ASTRO – FY08 earnings dragged down by Indonesia (Results Note)
Price: RM3.40
Target Price: RM4.55
Recommendation: HOLD
· FY08 net loss of RM6.2m was below our expectation and market consensus’ of RM80.6m and RM43.8m respectively. FY08 EBITDA of RM556m was within expectations as the Malaysian operations improved with higher net adds of 281,000 and 5% higher ARPU of RM82 per month. However, this was offset by the high “burn-rate” in Indonesia of RM135m and write down in investment in PDTV resulting in a 52.4% YoY decline in FY08 EBIT.

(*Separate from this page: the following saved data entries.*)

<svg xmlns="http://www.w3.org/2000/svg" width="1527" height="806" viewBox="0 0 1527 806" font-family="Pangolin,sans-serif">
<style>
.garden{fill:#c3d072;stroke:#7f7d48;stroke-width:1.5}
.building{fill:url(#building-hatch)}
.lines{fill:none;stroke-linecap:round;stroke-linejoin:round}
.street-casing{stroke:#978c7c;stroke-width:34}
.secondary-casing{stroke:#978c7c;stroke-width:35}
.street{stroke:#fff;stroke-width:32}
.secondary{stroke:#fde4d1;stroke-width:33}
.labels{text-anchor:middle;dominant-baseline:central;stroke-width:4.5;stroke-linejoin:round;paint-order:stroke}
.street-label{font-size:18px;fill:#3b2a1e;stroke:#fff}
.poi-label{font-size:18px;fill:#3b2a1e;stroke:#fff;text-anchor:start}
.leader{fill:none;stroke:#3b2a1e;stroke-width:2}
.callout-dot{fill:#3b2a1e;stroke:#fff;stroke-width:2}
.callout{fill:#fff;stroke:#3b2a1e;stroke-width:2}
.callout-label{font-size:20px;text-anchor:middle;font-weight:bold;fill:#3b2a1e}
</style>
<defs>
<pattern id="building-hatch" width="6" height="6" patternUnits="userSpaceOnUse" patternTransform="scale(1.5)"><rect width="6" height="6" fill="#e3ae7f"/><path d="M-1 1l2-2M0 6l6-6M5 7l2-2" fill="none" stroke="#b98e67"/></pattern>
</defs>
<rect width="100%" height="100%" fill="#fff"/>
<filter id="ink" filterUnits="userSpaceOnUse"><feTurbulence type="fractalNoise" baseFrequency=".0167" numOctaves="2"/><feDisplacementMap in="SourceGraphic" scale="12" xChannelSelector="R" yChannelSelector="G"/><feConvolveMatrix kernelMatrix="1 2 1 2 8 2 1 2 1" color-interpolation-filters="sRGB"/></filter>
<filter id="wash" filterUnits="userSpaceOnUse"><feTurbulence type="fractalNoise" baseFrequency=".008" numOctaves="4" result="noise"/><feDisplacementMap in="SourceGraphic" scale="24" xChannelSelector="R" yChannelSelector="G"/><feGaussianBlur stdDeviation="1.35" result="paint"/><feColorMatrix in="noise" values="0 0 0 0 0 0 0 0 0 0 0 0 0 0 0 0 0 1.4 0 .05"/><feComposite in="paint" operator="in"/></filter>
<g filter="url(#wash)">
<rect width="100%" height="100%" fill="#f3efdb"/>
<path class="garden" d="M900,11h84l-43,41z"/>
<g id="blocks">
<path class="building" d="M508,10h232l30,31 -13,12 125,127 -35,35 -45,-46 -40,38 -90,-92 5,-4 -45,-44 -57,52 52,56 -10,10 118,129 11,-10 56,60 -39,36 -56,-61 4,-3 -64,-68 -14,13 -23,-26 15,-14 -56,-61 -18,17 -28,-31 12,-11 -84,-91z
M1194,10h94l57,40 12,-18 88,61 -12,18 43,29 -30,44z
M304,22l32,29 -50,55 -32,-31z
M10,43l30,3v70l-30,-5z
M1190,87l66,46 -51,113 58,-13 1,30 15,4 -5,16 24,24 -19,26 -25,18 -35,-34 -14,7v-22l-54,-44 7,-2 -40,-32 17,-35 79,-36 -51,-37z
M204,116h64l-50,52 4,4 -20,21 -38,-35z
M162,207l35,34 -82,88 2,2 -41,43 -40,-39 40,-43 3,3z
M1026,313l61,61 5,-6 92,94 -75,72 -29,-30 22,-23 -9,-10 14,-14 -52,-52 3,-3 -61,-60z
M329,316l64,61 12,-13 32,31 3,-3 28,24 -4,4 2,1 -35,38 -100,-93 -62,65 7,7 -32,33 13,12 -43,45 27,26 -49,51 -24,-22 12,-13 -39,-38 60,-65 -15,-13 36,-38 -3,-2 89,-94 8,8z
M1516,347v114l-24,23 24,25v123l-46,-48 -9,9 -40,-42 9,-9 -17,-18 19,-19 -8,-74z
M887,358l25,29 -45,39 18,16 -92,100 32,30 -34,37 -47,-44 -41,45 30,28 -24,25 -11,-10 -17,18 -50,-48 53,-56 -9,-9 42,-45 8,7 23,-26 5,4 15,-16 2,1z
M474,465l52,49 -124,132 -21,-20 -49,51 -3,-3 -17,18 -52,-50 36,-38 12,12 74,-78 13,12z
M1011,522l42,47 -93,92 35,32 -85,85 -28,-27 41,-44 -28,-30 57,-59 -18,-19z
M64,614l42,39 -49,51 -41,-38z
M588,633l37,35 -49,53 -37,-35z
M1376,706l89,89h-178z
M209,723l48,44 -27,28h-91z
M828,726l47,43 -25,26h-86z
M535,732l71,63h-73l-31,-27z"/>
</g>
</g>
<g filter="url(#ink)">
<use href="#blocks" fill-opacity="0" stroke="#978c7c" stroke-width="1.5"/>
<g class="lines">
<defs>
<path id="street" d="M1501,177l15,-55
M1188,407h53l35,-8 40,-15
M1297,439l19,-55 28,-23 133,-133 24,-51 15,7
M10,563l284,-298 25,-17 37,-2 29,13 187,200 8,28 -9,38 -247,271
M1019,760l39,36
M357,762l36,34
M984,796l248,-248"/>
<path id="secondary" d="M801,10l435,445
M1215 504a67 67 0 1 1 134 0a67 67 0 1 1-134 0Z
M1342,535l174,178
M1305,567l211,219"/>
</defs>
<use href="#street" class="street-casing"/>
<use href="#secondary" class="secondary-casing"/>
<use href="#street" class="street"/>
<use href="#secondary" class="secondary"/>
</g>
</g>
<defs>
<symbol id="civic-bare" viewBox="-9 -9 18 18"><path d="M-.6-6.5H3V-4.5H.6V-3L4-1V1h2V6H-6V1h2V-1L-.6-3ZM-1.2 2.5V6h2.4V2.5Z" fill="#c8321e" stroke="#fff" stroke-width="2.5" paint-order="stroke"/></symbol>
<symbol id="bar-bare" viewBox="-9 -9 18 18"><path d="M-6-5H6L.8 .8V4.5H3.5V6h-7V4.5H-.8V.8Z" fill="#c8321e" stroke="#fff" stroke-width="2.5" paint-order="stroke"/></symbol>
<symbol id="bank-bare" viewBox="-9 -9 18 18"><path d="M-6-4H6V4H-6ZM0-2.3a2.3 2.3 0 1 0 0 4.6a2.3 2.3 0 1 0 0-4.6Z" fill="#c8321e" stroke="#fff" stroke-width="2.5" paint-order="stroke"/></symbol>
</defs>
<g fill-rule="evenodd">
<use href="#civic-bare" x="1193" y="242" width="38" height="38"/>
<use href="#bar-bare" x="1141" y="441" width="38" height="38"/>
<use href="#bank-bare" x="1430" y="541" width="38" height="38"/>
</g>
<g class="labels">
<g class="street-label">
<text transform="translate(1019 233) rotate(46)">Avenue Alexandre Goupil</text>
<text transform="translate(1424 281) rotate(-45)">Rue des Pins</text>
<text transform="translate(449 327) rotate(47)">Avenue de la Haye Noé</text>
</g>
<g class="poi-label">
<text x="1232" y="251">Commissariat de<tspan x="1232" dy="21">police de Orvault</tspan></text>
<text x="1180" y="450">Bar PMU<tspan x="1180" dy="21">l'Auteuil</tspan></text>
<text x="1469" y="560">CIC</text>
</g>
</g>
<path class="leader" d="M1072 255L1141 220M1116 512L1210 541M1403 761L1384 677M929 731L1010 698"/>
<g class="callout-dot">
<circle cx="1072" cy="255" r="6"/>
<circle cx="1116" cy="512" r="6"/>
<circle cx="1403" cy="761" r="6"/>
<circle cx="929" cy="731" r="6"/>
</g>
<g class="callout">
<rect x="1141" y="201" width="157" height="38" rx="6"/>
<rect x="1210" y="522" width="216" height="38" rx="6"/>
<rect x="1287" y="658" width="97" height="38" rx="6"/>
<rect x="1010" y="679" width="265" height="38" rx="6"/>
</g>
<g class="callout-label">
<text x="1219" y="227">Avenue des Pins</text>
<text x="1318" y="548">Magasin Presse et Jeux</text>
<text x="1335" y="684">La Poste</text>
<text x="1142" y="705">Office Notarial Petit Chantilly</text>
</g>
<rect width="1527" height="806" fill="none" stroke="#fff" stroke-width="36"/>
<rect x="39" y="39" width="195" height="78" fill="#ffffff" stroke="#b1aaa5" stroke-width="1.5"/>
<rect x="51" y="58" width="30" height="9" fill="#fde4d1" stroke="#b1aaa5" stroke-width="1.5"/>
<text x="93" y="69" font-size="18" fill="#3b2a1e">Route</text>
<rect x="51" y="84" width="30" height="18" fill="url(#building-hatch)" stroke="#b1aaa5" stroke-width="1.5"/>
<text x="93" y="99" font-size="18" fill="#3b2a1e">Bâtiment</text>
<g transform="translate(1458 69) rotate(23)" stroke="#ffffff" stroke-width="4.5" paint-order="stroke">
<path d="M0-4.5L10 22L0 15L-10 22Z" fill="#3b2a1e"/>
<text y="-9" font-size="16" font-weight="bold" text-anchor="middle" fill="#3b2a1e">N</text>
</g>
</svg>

· FY08 net loss was incurred as Astro recognised RM95.7m loss from associate PDTV. Since 2Q08, Astro has discontinued recognising PDTV share of associate’s contribution due to the changes in the law on foreign shareholding limit.
· 4Q08 EBITDA fell 30.9% QoQ primarily due to the cost of introducing 8 new channels in Oct 2007 and higher CAC, which have more than offset the increase in revenue of 4.5% QoQ.
· FY08 EBITDA increased by 5.5% YoY due to 17.0% YoY surge in revenue underlined by higher customer net adds and improved ARPU on the back of the May’s re-pricing exercises, partially offset by higher content costs and CAC per box sold.
· Gross DPS of 5.0sen was announced in 4Q08 amounted to total gross DPS of 10.0sen for FY08. Project gross DPS of 12sen for FY09 and FY10.
· Malaysian operations solidified with capacity available to expand channel offering and at such, ARPU is expected to rise in tandem. Astro TV expects to launch 21 new channels in 2008 and targets penetration rate of 50% over the next 3 years from 40% currently.
· Indonesia challenge remains protracted and complex. Astro will continue to identify a suitable partner and provide basic services to support the Indonesia operations at the rate of RM20m/month as long as Management still believes favourable outcome can be achieved.
· Maintain HOLD on the stock’s overall risk profile with India’s expecting to incur losses and the unresolved problems in Indonesia. Target price lowered to RM4.55 (based on sum of parts valuation, with RM4.21 for the Malaysian operation which is based on a DCF valuation with 13% WACC, plus 22 sen per share for its Indonesia and India investments and 12 sen FY09 dividend).